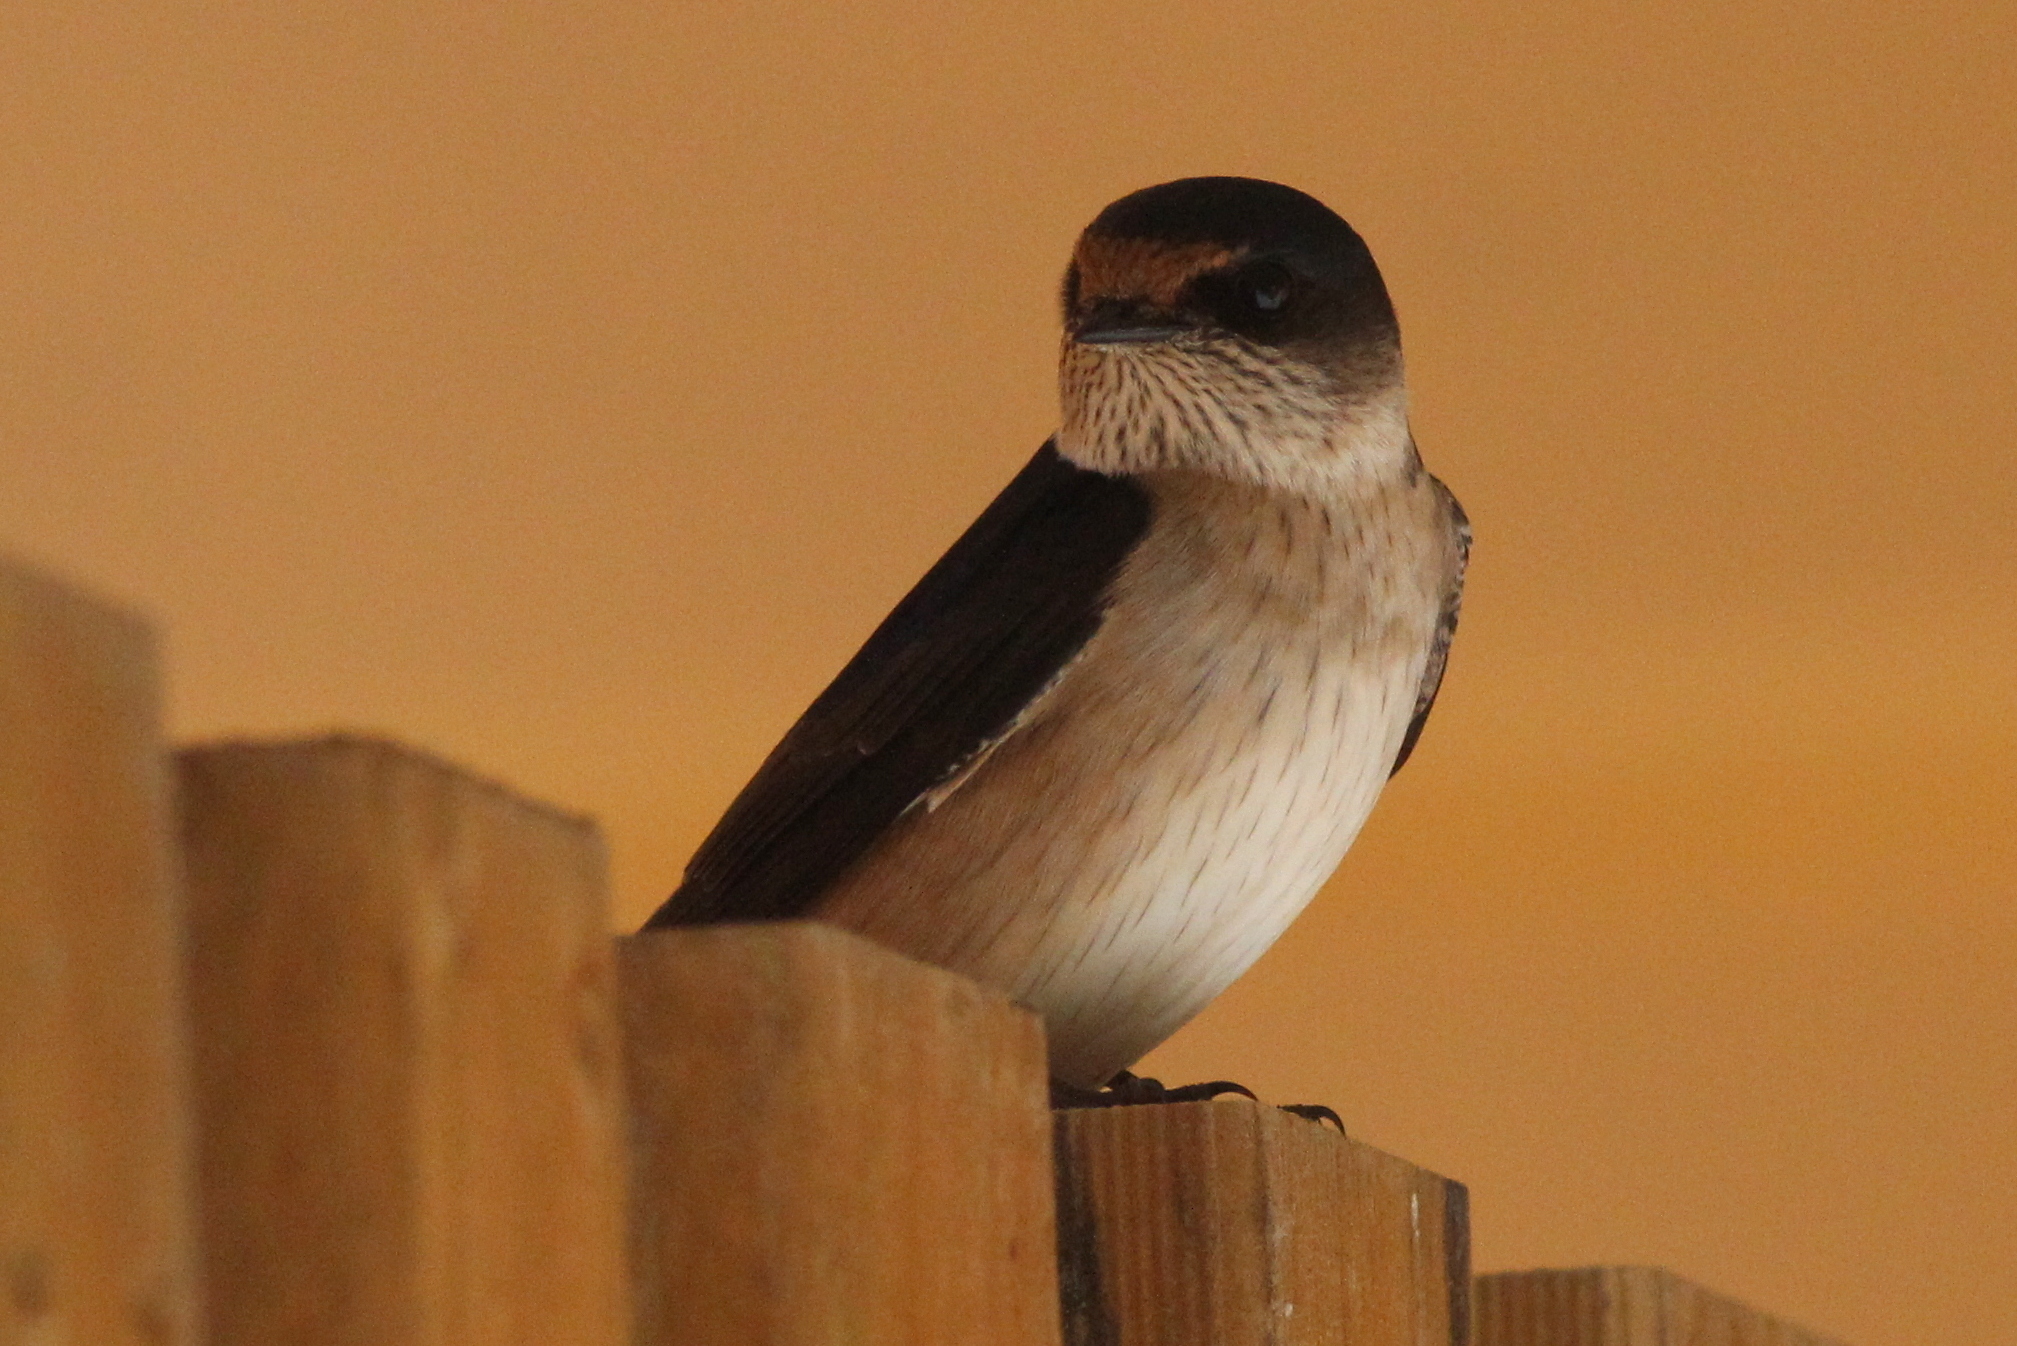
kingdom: Animalia
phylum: Chordata
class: Aves
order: Passeriformes
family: Hirundinidae
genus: Petrochelidon
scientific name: Petrochelidon nigricans
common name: Tree martin
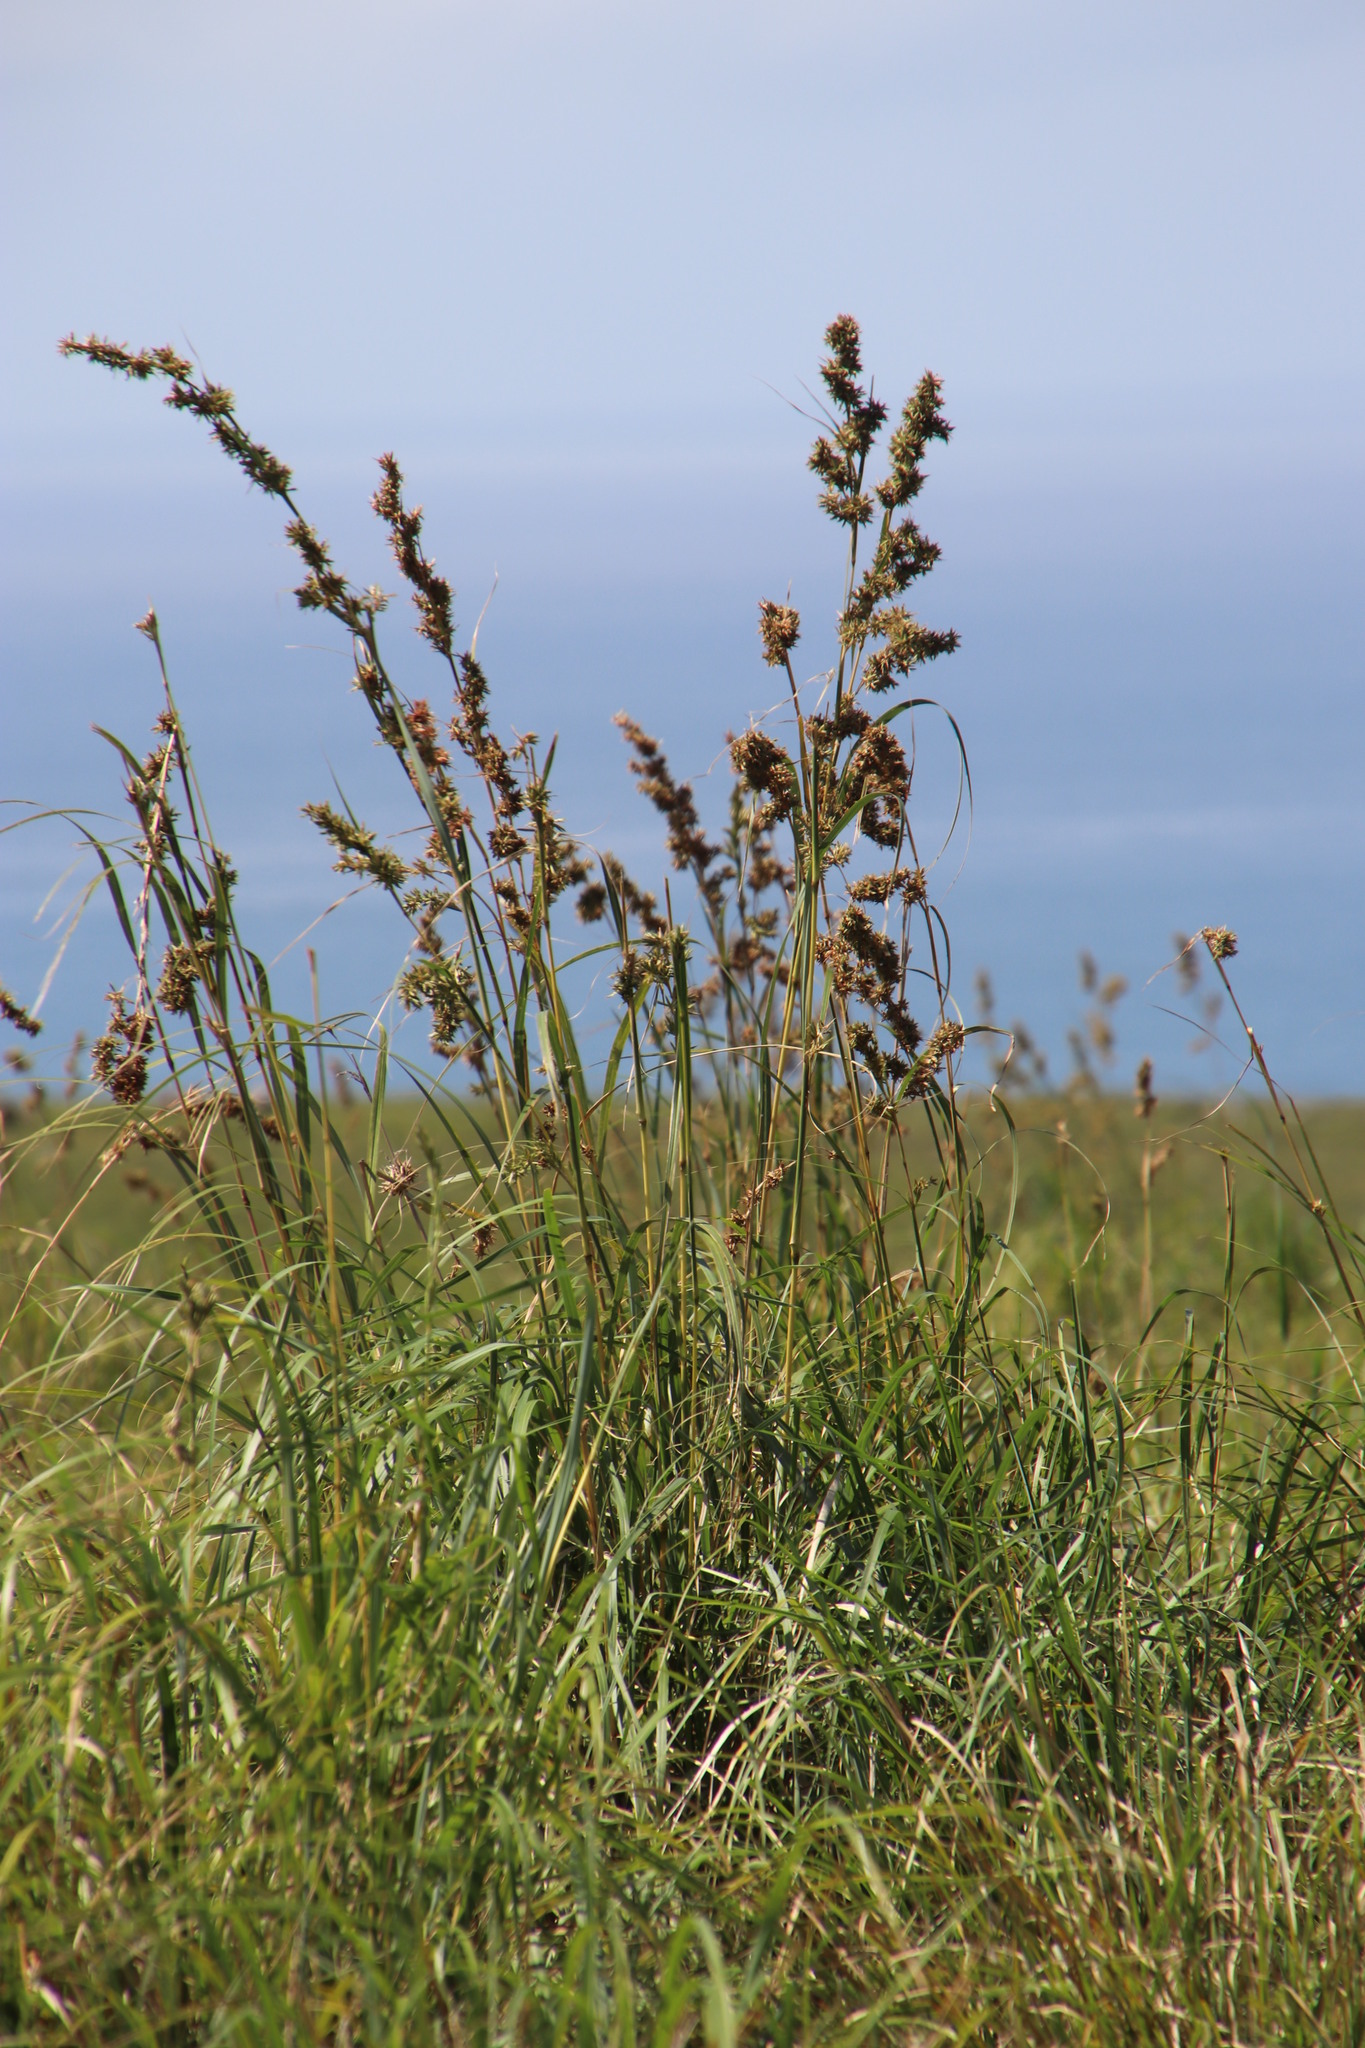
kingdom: Plantae
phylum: Tracheophyta
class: Liliopsida
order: Poales
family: Cyperaceae
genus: Carex
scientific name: Carex steudneri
========
Requirement.
Present every line of the data above as a numbered list, omitting blank lines. Leave the pictures out of your answer.

The answer.
1. kingdom: Animalia
2. phylum: Chordata
3. class: Aves
4. order: Passeriformes
5. family: Hirundinidae
6. genus: Petrochelidon
7. scientific name: Petrochelidon nigricans
8. common name: Tree martin
9. kingdom: Plantae
10. phylum: Tracheophyta
11. class: Liliopsida
12. order: Poales
13. family: Cyperaceae
14. genus: Carex
15. scientific name: Carex steudneri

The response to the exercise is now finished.